The idea indicates that the best management and ethical system is one that is created and consolidated through a series of flexible principles. Within the principles, the staff members are to define what is important and these are presented to the directors and strategic managers to endorse and create into rules and regulations that are binding as standards of integrity. Over the years, these rules are to be implemented to various degrees of seriousness and implications


Ethics and integrity standards are to be developed over a given period of time. This indicates that these ethics must be developed and redeveloped in order to meet the corporate goals of the company. Once accepted, they must be implemented according generally accepted rules and norms and these must be the responsibility of managers. Furthermore, there must be constant reports to the head office to confirm what was done and how it was done otherwise, there could be consequences.

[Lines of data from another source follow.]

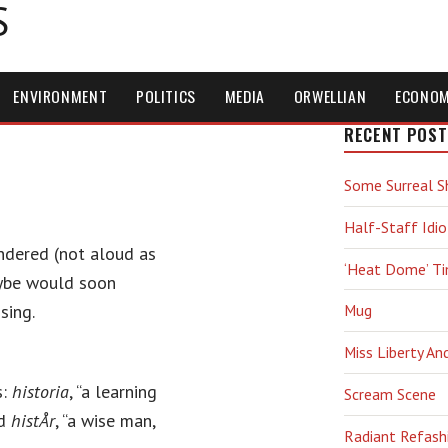
S
ENVIRONMENT
POLITICS
MEDIA
ORWELLIAN
ECONO
RECENT POST
Some Surreal S
Half-Staff Idio
ndered (not aloud as
‘Heat Dome’ T
aybe would soon
sing.
Mug
Miss Liberty An
s:
historia
, “a learning
Scream Scene
nd
histÅr
, “a wise man,
Radiant Refash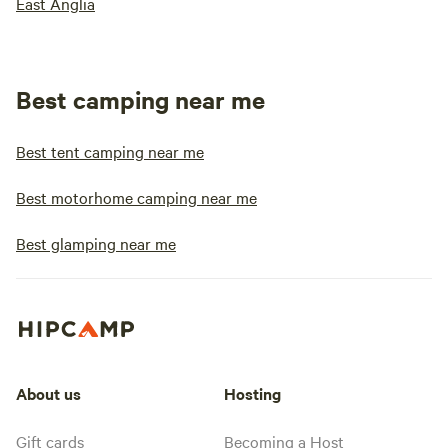
East Anglia
Best camping near me
Best tent camping near me
Best motorhome camping near me
Best glamping near me
About us
Hosting
Gift cards
Becoming a Host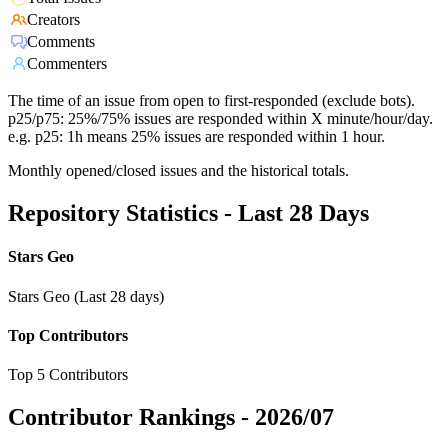
Creators
Comments
Commenters
The time of an issue from open to first-responded (exclude bots).
p25/p75: 25%/75% issues are responded within X minute/hour/day.
e.g. p25: 1h means 25% issues are responded within 1 hour.
Monthly opened/closed issues and the historical totals.
Repository Statistics - Last 28 Days
Stars Geo
Stars Geo (Last 28 days)
Top Contributors
Top 5 Contributors
Contributor Rankings -
2026/07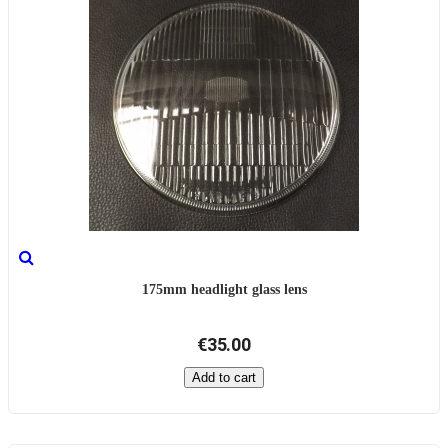
175mm headlight glass lens
€35.00
Add to cart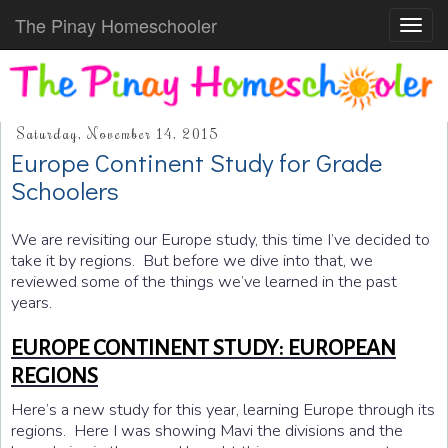
The Pinay Homeschooler
Toggl
navig
Saturday, November 14, 2015
Europe Continent Study for Grade
Schoolers
We are revisiting our Europe study, this time I’ve decided to
take it by regions. But before we dive into that, we
reviewed some of the things we’ve learned in the past
years.
EUROPE CONTINENT STUDY: EUROPEAN
REGIONS
Here’s a new study for this year, learning Europe through its
regions. Here I was showing Mavi the divisions and the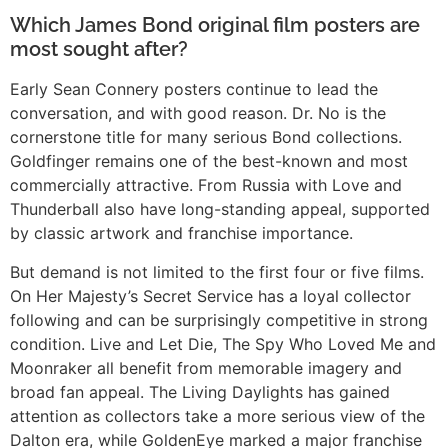
Which James Bond original film posters are
most sought after?
Early Sean Connery posters continue to lead the
conversation, and with good reason. Dr. No is the
cornerstone title for many serious Bond collections.
Goldfinger remains one of the best-known and most
commercially attractive. From Russia with Love and
Thunderball also have long-standing appeal, supported
by classic artwork and franchise importance.
But demand is not limited to the first four or five films.
On Her Majesty’s Secret Service has a loyal collector
following and can be surprisingly competitive in strong
condition. Live and Let Die, The Spy Who Loved Me and
Moonraker all benefit from memorable imagery and
broad fan appeal. The Living Daylights has gained
attention as collectors take a more serious view of the
Dalton era, while GoldenEye marked a major franchise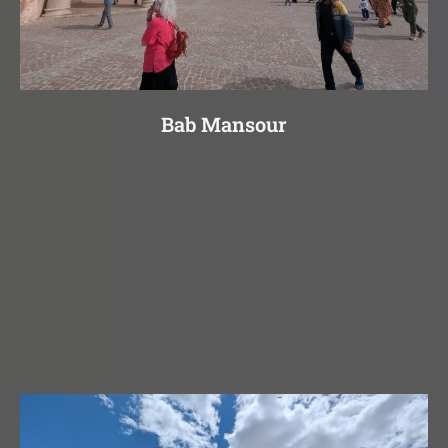
Bab Mansour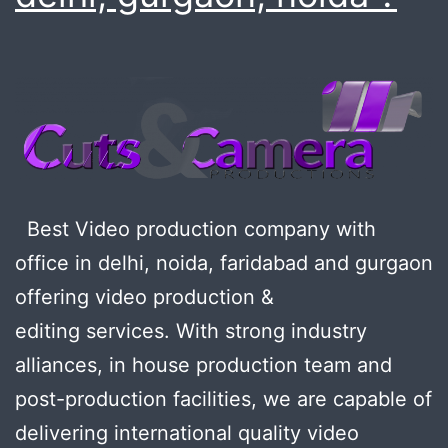
Best Video production company with
office in delhi, noida, faridabad and gurgaon
offering video production &
editing services. With strong industry
alliances, in house production team and
post-production facilities, we are capable of
delivering international quality video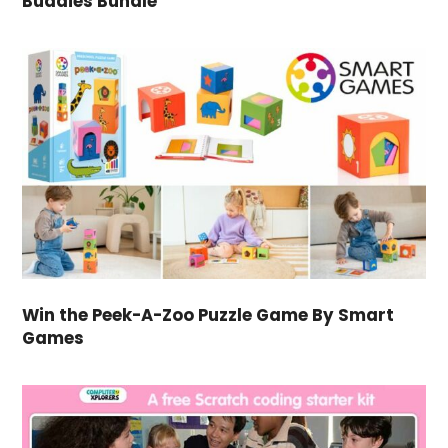
Buddies Bundle
Win the Peek-A-Zoo Puzzle Game By Smart
Games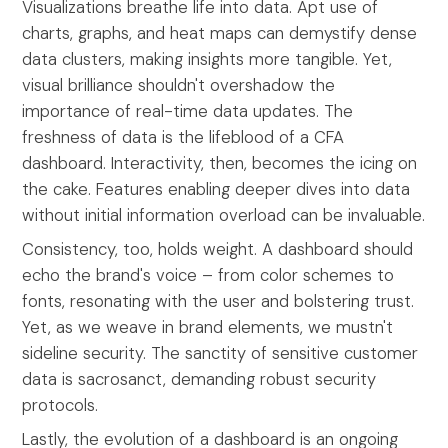
Visualizations breathe life into data. Apt use of
charts, graphs, and heat maps can demystify dense
data clusters, making insights more tangible. Yet,
visual brilliance shouldn't overshadow the
importance of real-time data updates. The
freshness of data is the lifeblood of a CFA
dashboard. Interactivity, then, becomes the icing on
the cake. Features enabling deeper dives into data
without initial information overload can be invaluable.
Consistency, too, holds weight. A dashboard should
echo the brand's voice – from color schemes to
fonts, resonating with the user and bolstering trust.
Yet, as we weave in brand elements, we mustn't
sideline security. The sanctity of sensitive customer
data is sacrosanct, demanding robust security
protocols.
Lastly, the evolution of a dashboard is an ongoing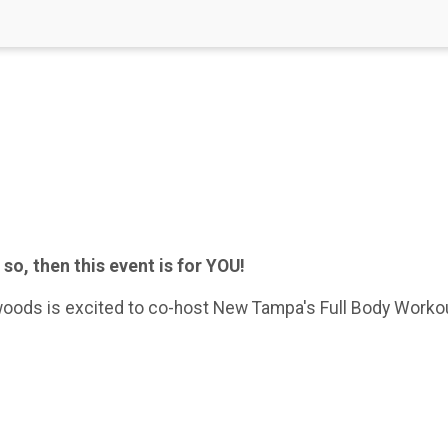
 so, then this event is for YOU!
oods is excited to co-host New Tampa's Full Body Workout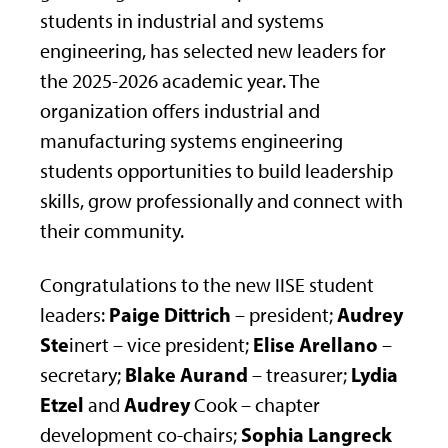
students in industrial and systems
engineering, has selected new leaders for
the 2025-2026 academic year. The
organization offers industrial and
manufacturing systems engineering
students opportunities to build leadership
skills, grow professionally and connect with
their community.
Congratulations to the new IISE student
Paige Dittrich
Audrey
leaders:
– president;
Ste
Elise Arellano
inert – vice president;
–
Blake Aurand
Lydia
secretary;
– treasurer;
Etzel
Audrey
and
Cook – chapter
Sophia Langreck
development co-chairs;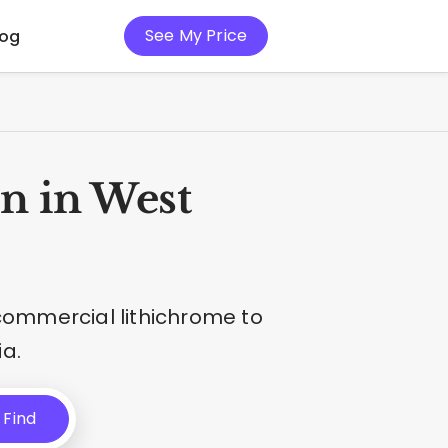
See My Price
log
n in West
 commercial lithichrome to
a.
Find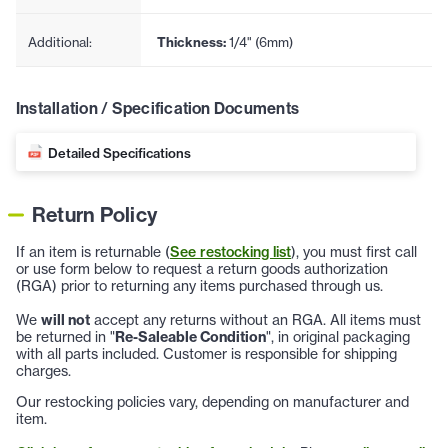
Additional:
Thickness:
1/4" (6mm)
Installation / Specification Documents
Detailed Specifications
Return Policy
If an item is returnable (
See restocking list
), you must first call
or use form below to request a return goods authorization
(RGA) prior to returning any items purchased through us.
We
will not
accept any returns without an RGA. All items must
be returned in "
Re-Saleable Condition
", in original packaging
with all parts included. Customer is responsible for shipping
charges.
Our restocking policies vary, depending on manufacturer and
item.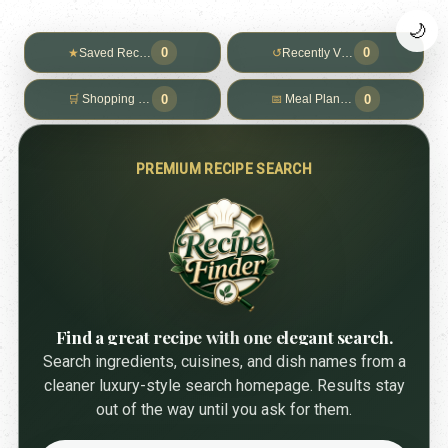
🌙
0
0
★
Saved Recipes
↺
Recently Viewed
0
0
🛒
Shopping List
📅
Meal Planner
PREMIUM RECIPE SEARCH
Find a great recipe with one elegant search.
Search ingredients, cuisines, and dish names from a
cleaner luxury-style search homepage. Results stay
out of the way until you ask for them.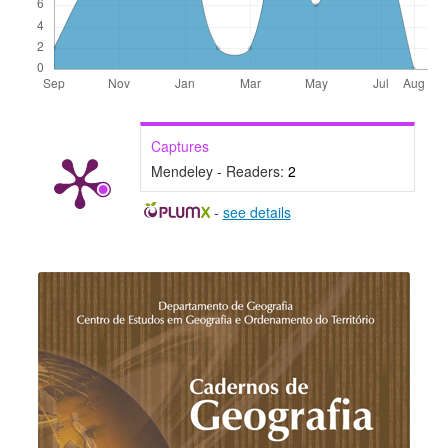
Captures
Mendeley - Readers:
2
-
see details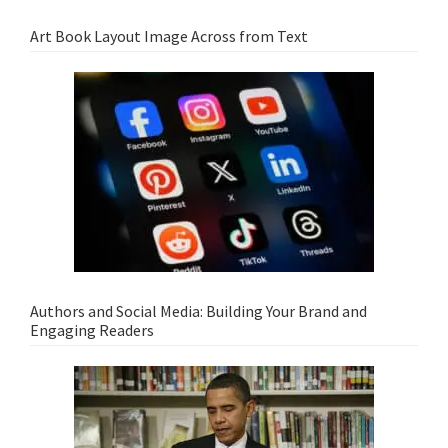
Art Book Layout Image Across from Text
Authors and Social Media: Building Your Brand and
Engaging Readers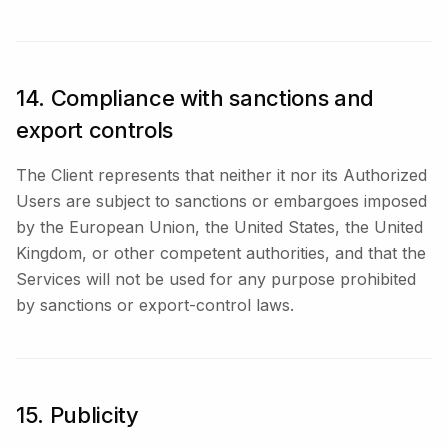
14. Compliance with sanctions and
export controls
The Client represents that neither it nor its Authorized
Users are subject to sanctions or embargoes imposed
by the European Union, the United States, the United
Kingdom, or other competent authorities, and that the
Services will not be used for any purpose prohibited
by sanctions or export-control laws.
15. Publicity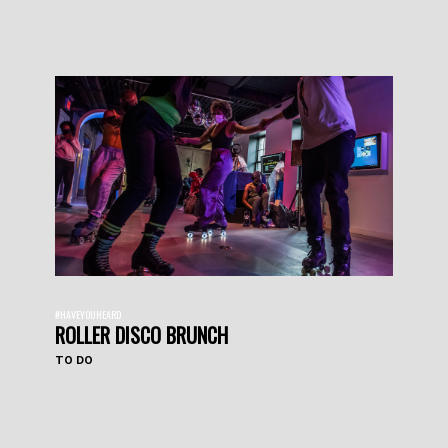
#HAVEYOUHEARD
ROLLER DISCO BRUNCH
TO DO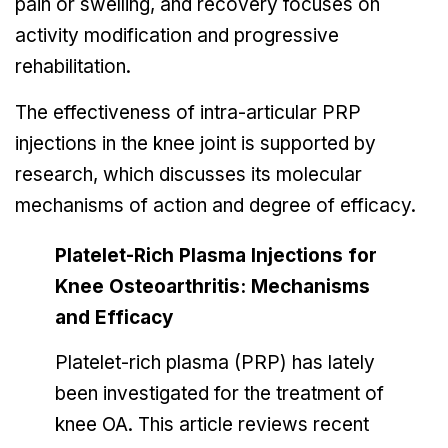
pain or swelling, and recovery focuses on
activity modification and progressive
rehabilitation.
The effectiveness of intra-articular PRP
injections in the knee joint is supported by
research, which discusses its molecular
mechanisms of action and degree of efficacy.
Platelet-Rich Plasma Injections for
Knee Osteoarthritis: Mechanisms
and Efficacy
Platelet-rich plasma (PRP) has lately
been investigated for the treatment of
knee OA. This article reviews recent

Part 2: Overview of Relevant Lessons

The main lesson learnt from this essay is the fact that being a director and a business leader is about taking decisions that will lead to the definition of ethical conducts in the company. These are often done by defining some basic and simple rules that are grown and enhanced in order to create a corporate ethical framework and systems.
These systems are to be implemented and all members of the company must ensure they are implemented to meet social responsibilities and ethics. This includes the creation of a framework for the achievement of a high level of integrity. Directors must implement them and ensure that all managers meet the standards of a company with a culture of ethics.
Rules are to be implemented as a part of keeping integrity. This must be reported to the directors in order to ensure that ethical standards are leading to results and this must guide the conduct of people across the organization.

Works Cited

Business-Ethics.Org. Are Standards Becoming Standard Operating Procedures? An International Update. 2005. Web. 4 January 2016. <http://business-ethics.org/articles/International%20Standards%20and%20Global%20Codes.pdf>.
Carroll, Archie and Ann Buchhlotz. Business and Society: Ethics and Stakeholder Management. Wadsworth: South-Western College Publishing, 2013. Print.
Freeman, Evans and David Reed. Stockholders and stakeholders: A new perspective on corporate governance. Los Angeles: UCLA Extension Press, 2013. Print.
Lawrence, Anne and James Weber. Business and Society: Stakeholders, Ethics, Public Policy,. New York: McGraw Hill, 2014. Print.
Mallin, Christine, et al. Corporate Governance and Complexity Theory. Lanham, MD: Edward Elgar Publishing, 2012. Print.
O'Sullivan, Patrick, Mark Smith and Mark Esposito. Business Ethics: A Critical Approach: Integrating Ethics Across the Business World. London: Routledge, 2012. Print.